In many parts of the world, such as the desert southwest, temporary streams may comprise a majority of the river network, >80% in some areas. However, even in wet regions, temporary streams at the head of river networks can account for >50% of the total stream network. Thus, river networks can be considered dynamic systems, with total miles of surface flow expanding and contracting in response to precipitation events.
Why would we still call a channel that goes dry for much of the year a stream? In other words, how can we distinguish between a temporary stream and an upland terrestrial ecosystem? In short, a stream has characteristic hydrological, geomorphological, and ecological processes. However, as with many topics in environmental science, the distinction between stream channels and uplands and between perennial streams and temporary streams is often fuzzy and scale-dependent. Individual stream channels may hold water for decades and then become dry during exceptional droughts that occur infrequently (once every 50-100 years). Similarly, small gullies on hillsides may flow only a few days of the year and may transport sediment but not be resident to aquatic life. Are such systems part of the river network?

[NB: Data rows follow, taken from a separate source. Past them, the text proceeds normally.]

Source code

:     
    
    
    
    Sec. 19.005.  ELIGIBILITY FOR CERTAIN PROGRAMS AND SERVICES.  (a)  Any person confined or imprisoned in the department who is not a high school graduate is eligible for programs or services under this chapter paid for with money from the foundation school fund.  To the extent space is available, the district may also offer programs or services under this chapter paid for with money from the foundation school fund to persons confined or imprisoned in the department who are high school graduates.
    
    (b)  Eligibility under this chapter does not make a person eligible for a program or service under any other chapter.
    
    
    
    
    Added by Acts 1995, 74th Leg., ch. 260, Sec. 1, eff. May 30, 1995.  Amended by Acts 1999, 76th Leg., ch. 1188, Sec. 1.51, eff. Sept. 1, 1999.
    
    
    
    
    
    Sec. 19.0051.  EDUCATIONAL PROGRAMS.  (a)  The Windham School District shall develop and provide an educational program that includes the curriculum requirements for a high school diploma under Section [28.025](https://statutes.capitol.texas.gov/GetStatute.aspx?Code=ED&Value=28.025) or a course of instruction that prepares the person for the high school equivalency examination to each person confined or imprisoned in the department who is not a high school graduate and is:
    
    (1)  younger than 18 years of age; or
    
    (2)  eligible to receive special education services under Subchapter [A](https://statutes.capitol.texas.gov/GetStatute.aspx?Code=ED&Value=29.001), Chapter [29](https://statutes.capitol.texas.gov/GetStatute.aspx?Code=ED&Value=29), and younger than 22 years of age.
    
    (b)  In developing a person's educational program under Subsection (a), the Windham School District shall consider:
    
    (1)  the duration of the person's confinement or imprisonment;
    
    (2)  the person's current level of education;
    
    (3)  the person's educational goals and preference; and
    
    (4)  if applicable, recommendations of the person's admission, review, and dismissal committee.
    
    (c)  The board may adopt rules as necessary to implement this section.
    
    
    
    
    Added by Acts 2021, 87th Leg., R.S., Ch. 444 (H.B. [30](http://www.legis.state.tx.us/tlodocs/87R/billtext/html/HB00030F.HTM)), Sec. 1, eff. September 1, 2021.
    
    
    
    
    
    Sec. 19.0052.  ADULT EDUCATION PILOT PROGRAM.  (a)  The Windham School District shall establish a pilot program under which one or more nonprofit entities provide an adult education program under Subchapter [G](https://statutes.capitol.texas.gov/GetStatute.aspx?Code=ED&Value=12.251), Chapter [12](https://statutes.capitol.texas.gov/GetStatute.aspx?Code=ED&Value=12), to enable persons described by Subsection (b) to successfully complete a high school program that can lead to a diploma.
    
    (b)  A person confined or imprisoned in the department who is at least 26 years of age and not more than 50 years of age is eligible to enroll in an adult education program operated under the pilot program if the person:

A channel is generally classified as a stream based on the occurrence of several processes including Hydrological Processes, Geomorphological Processes, and Ecological Processes.
A proper stream generally consists of concentrated, channelized flow, even if it only carries water for a few days of the year. In contrast, an upland system may have surface water flow, but the flow is more akin to sheet flow and typically not concentrated into channels.
A stream channel is an area of rapid conveyance of sediment and dissolved constituents during periods of flow. However, not all sediment can be transported during all flows, and this provides a mechanism and particular pattern of sediment sorting that is a hallmark of stream channels not found in terrestrial systems.
A stream channel supports populations of aquatic organisms such as fish and insects. In contrast, upland systems do not provide even temporary habitat for aquatic organisms. Even when stream channels go dry on the surface, fish and other organisms can survive in isolated pools of water or in isolated areas of flow such as springs and perched aquifers.
Many organisms can survive in the bed of a stream channel even if the surface is dry, due to hyporheic flow, which is water that flows in the sediments of a stream channel beneath the surface.
Even if aquatic organisms do not persist in stream channels year-round, temporary flooding can provide productive systems and isolation from predators, favorable for reproduction and development of young organisms, which can then migrate to perennial rivers as the stream dries.